[[ RECORDS open ]]
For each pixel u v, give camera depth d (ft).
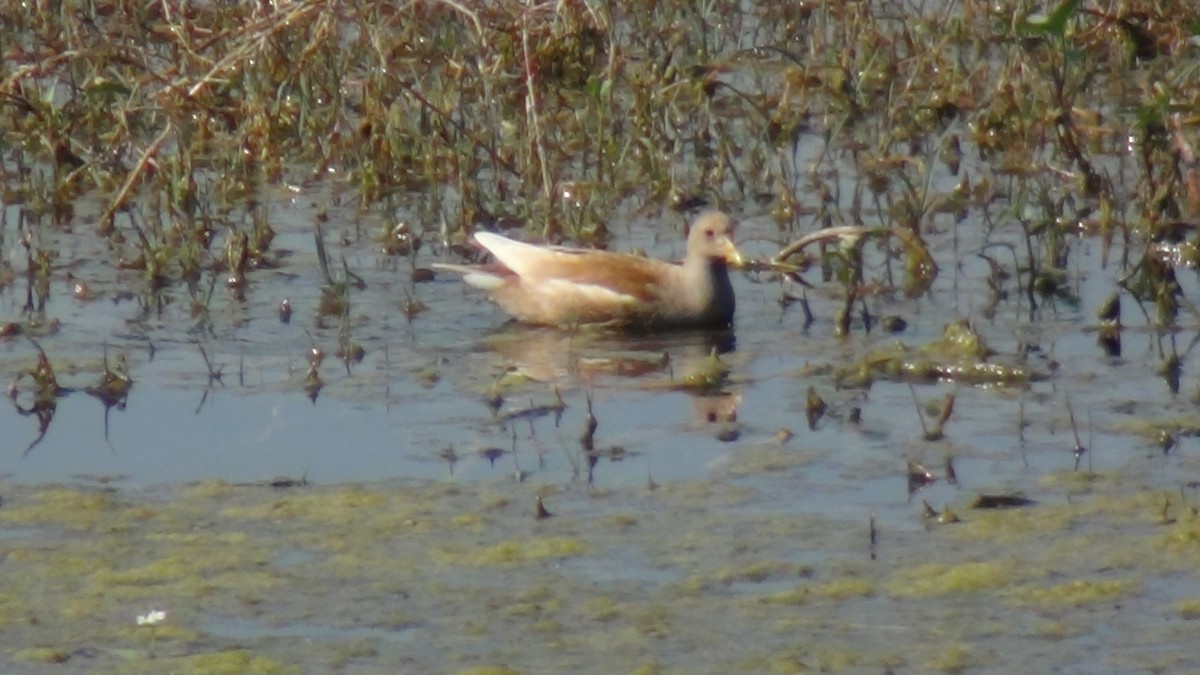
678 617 33.27
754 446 40.78
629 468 39.68
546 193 56.90
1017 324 48.39
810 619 33.12
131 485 39.19
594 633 32.71
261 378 45.11
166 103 61.87
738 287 52.70
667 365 46.39
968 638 32.37
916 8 74.28
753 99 65.36
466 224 56.85
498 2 69.05
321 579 34.83
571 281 49.34
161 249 53.01
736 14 76.64
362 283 52.29
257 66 64.90
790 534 36.40
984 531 36.37
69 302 50.65
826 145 61.41
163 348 47.24
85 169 60.54
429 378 45.29
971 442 40.81
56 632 32.96
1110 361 45.68
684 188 59.57
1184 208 55.01
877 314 49.60
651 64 65.41
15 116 64.69
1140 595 33.81
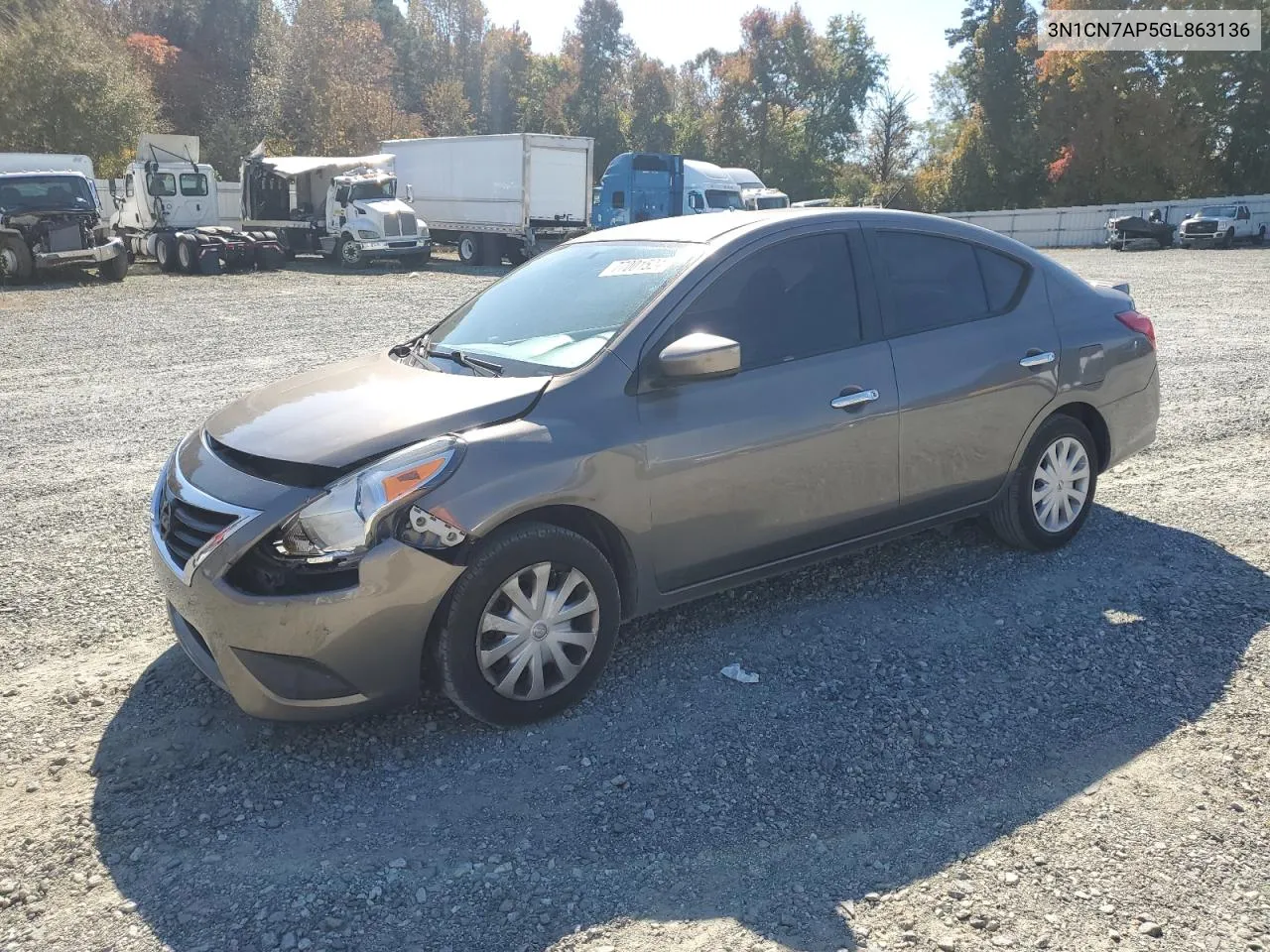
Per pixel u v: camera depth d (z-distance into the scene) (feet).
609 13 273.75
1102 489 19.95
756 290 13.10
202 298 61.36
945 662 12.75
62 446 24.49
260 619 10.03
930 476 14.43
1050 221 144.15
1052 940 7.97
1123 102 158.61
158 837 9.46
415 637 10.43
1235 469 21.12
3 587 15.51
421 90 278.05
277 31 190.39
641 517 11.78
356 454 10.43
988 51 182.91
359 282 74.13
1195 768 10.37
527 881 8.79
[[ RECORDS closed ]]
_TASK TO CARRY OUT_
Report how many lines of the records above contain the word "pixel", and give only that number.

_OUTPUT FOR THIS EXERCISE_
2